Shaken, I turned for home. My machine, which this morning had sounded healthy, was now dropping and rising in revolutions at random intervals, shuddering slightly as it flew. In the windscreen were two large bullet holes, and I could see sections of bullet-perforated and torn fabric along my planes. As I pushed my throttle up to gain some speed, I felt a sudden snap, and the throttle lever shot forwards - but the RPM dropped to idle. Panicked, I worked the throttle lever back and forth, but it swung limp and unresponsive in its mounting. The cable had snapped! Frantically I glided my machine down to ground level, and the moment I touched down the propeller fell silent. I breathed a heavy sigh of relief as the machine rolled to a stop, and thanked it profusely for seeing me down safely. After a moment of sitting in my cockpit, simply happy to still be drawing breath, I climbed out and checked my map. From what I could tell, Toul aerodrome should be nearby. I walked for a little while before eventually seeing two Caudrons circling down to land.
I headed in their direction, and sure enough Toul was below. Over my head came another Nieuport attempting to land, and as I stared upwards at it I made out the red heart on the fuselage side - it was Devienne.
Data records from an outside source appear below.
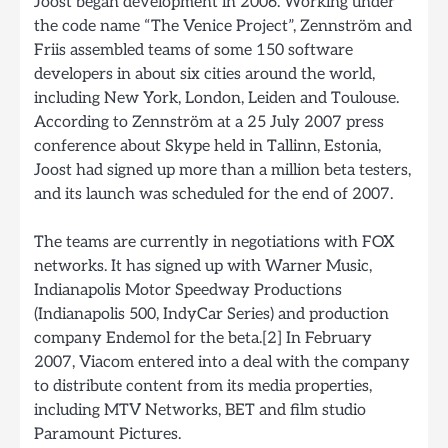
Joost began development in 2006. Working under
the code name “The Venice Project”, Zennström and
Friis assembled teams of some 150 software
developers in about six cities around the world,
including New York, London, Leiden and Toulouse.
According to Zennström at a 25 July 2007 press
conference about Skype held in Tallinn, Estonia,
Joost had signed up more than a million beta testers,
and its launch was scheduled for the end of 2007.
The teams are currently in negotiations with FOX
networks. It has signed up with Warner Music,
Indianapolis Motor Speedway Productions
(Indianapolis 500, IndyCar Series) and production
company Endemol for the beta.[2] In February
2007, Viacom entered into a deal with the company
to distribute content from its media properties,
including MTV Networks, BET and film studio
Paramount Pictures.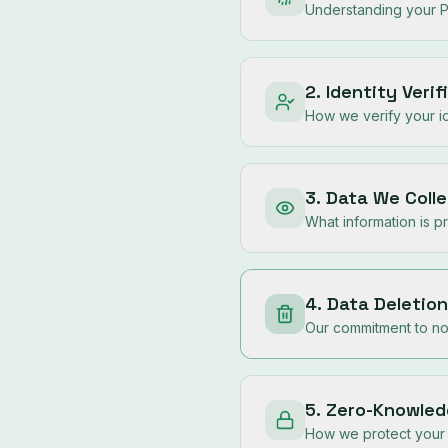
Understanding your P
2. Identity Veri
How we verify your id
3. Data We Colle
What information is 
4. Data Deletion
Our commitment to not
5. Zero-Knowled
How we protect your 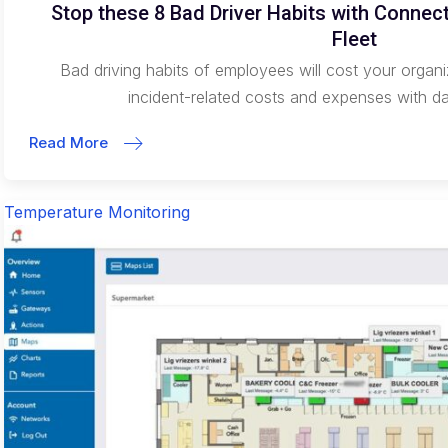
Stop these 8 Bad Driver Habits with Conne
Fleet
Bad driving habits of employees will cost your orga
incident-related costs and expenses with 
Read More
Temperature Monitoring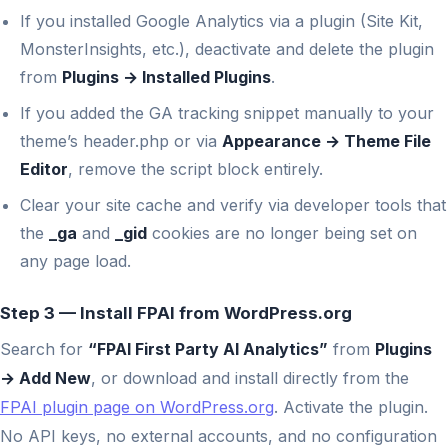
If you installed Google Analytics via a plugin (Site Kit,
MonsterInsights, etc.), deactivate and delete the plugin
from
Plugins → Installed Plugins
.
If you added the GA tracking snippet manually to your
theme’s header.php or via
Appearance → Theme File
Editor
, remove the script block entirely.
Clear your site cache and verify via developer tools that
the
_ga
and
_gid
cookies are no longer being set on
any page load.
Step 3 — Install FPAI from WordPress.org
Search for
“FPAI First Party AI Analytics”
from
Plugins
→ Add New
, or download and install directly from the
FPAI plugin page on WordPress.org
. Activate the plugin.
No API keys, no external accounts, and no configuration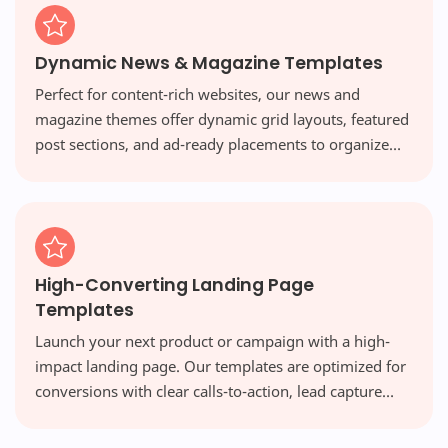
Dynamic News & Magazine Templates
Perfect for content-rich websites, our news and
magazine themes offer dynamic grid layouts, featured
post sections, and ad-ready placements to organize
vast amounts of content beautifully and engage your
readers.
High-Converting Landing Page
Templates
Launch your next product or campaign with a high-
impact landing page. Our templates are optimized for
conversions with clear calls-to-action, lead capture
forms, and persuasive designs that turn visitors into
customers.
I ran towards the aerodrome, and arrived in time to see his badly shot-up machine being rolled into a hangar. I ran up to his side. “Devienne! Are you okay? What happened to Ortoli?” the youngster’s face was pale white.
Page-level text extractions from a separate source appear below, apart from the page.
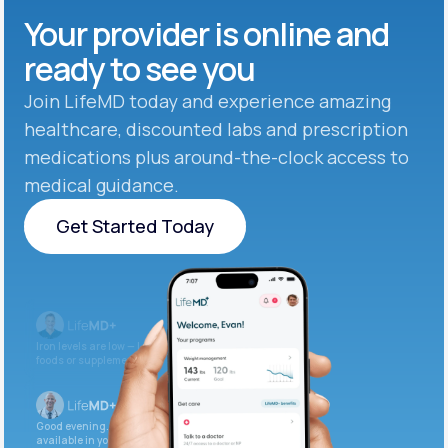
Your provider is online and
ready to see you
Join LifeMD today and experience amazing
healthcare, discounted labs and prescription
medications plus around-the-clock access to
medical guidance.
Get Started Today
Get Started Today
Iron levels are low — I recommend adding iron-rich
foods or supplements.
Good evening. Your labs are complete and
available in your patient portal.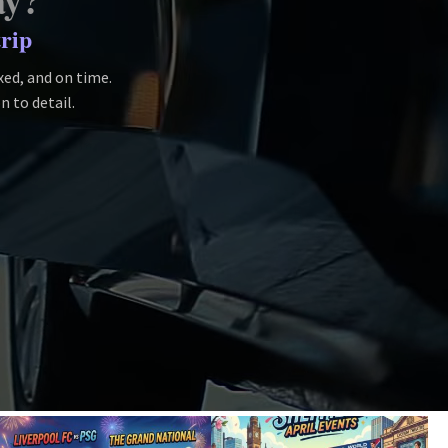
ay?
trip
axed, and on time.
n to detail.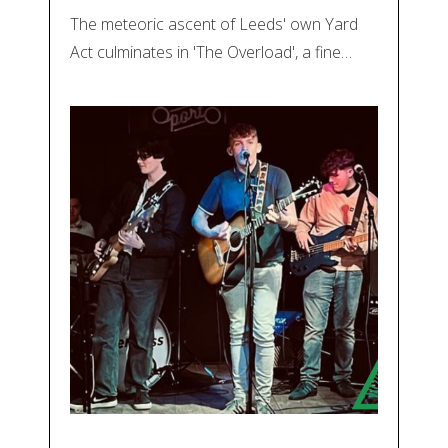
The meteoric ascent of Leeds' own Yard
Act culminates in 'The Overload', a fine…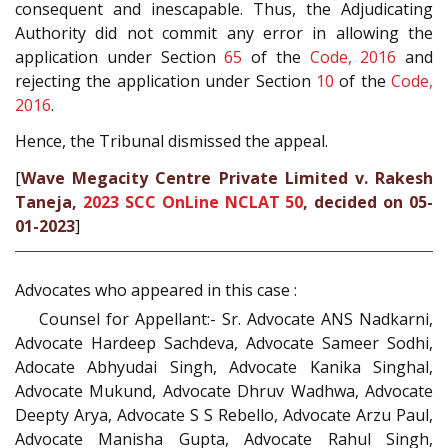
consequent and inescapable. Thus, the Adjudicating
Authority did not commit any error in allowing the
application under Section
65
of the
Code, 2016
and
rejecting the application under Section
10
of the
Code,
2016
.
Hence, the Tribunal dismissed the appeal.
[
Wave Megacity Centre Private Limited v. Rakesh
Taneja,
2023 SCC OnLine NCLAT 50
, decided on 05-
01-2023
]
Advocates who appeared in this case :
Counsel for Appellant:- Sr. Advocate ANS Nadkarni,
Advocate Hardeep Sachdeva, Advocate Sameer Sodhi,
Adocate Abhyudai Singh, Advocate Kanika Singhal,
Advocate Mukund, Advocate Dhruv Wadhwa, Advocate
Deepty Arya, Advocate S S Rebello, Advocate Arzu Paul,
Advocate Manisha Gupta, Advocate Rahul Singh,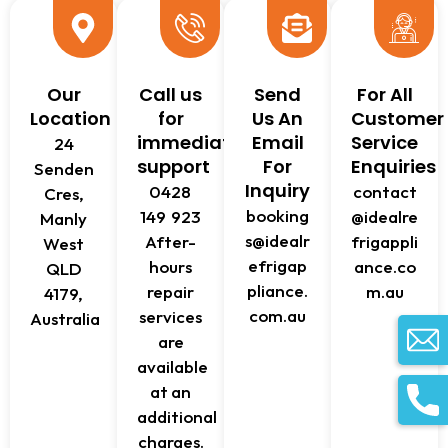
Our
Call us
Send
For All
Location
for
Us An
Customer
immediate
Email
Service
24
support
For
Enquiries
Senden
Inquiry
0428
contact
Cres,
booking
149 923
@idealre
Manly
s@idealr
After-
frigappli
West
efrigap
hours
ance.co
QLD
pliance.
repair
m.au
4179,
com.au
services
Australia
are
available
at an
additional
charges.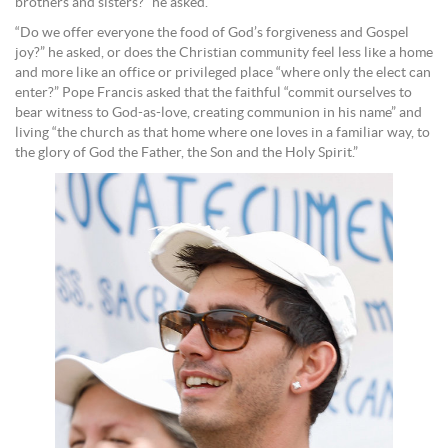
brothers and sisters?” he asked.
“Do we offer everyone the food of God’s forgiveness and Gospel
joy?” he asked, or does the Christian community feel less like a home
and more like an office or privileged place “where only the elect can
enter?” Pope Francis asked that the faithful “commit ourselves to
bear witness to God-as-love, creating communion in his name” and
living “the church as that home where one loves in a familiar way, to
the glory of God the Father, the Son and the Holy Spirit.”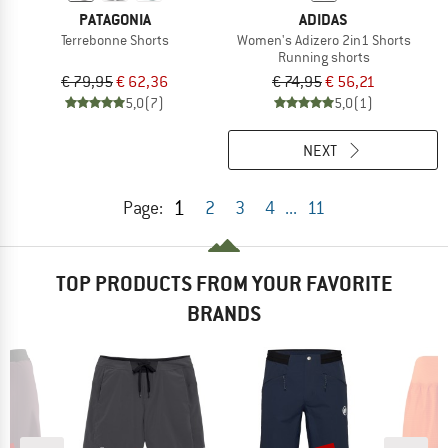
PATAGONIA
ADIDAS
Terrebonne Shorts
Women's Adizero 2in1 Shorts
Running shorts
€ 79,95
€ 62,36
€ 74,95
€ 56,21
5,0
(7)
5,0
(1)
NEXT
1
Page:
2
3
4
...
11
TOP PRODUCTS FROM YOUR FAVORITE
BRANDS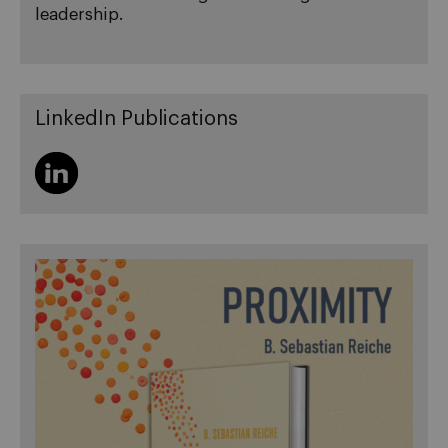
leadership.
LinkedIn Publications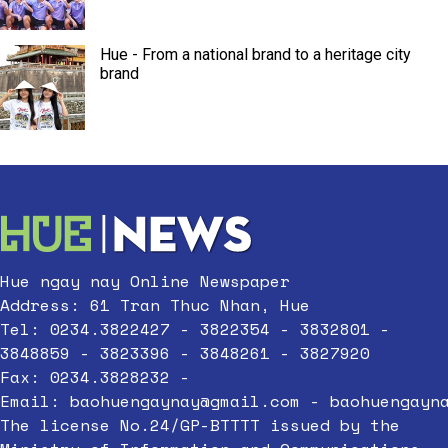
Hue - From a national brand to a heritage city
brand
Hue ngay nay Online Newspaper
Address: 61 Tran Thuc Nhan, Hue
Tel: 0234.3822427 - 3822354 - 3832801 -
3848859 - 3823396 - 3848261 - 3827920
Fax: 0234.3828232 -
Email:
baohuengaynay@gmail.com
-
baohuengayn
The license No.24/GP-BTTTT issued by the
“What in hell were those things?” “I’ve never seen them before. I hope I never do again…” “You and I both. Merde, I need a cigarette”. “What happened to Ortoli?” “Oh, right. I saw him shoot down that second Bosche and turn back for Ochey, but then my motor started running low so I put in here. I was damned worried when I didn’t see you after the scrap - I’d seen you and that observer going at it, and I thought for sure he was going to get you, the way your coucou was soaking up tracers. You Americans are crazy”.
I telephoned Ochey to let de Villeneuve know that we were both safe, but that both of our machines were too damaged to fly home. Anger flickering in his voice, he agreed to send out two breakdown crews to ferry our machines back. “Two machines lost in one afternoon. What the hell happened out there?” he asked, testily. “A new German type. It’s a Biplace but flies like a scout. It’s fast and manoeuvrable” I responded, and there was a long silence at the other end of the line.
“Sir?” “Yes, I’m still here. Okay. I’m sending Pierre out to get you and Devienne. I want full reports from both of you about this new type the instant you get back”.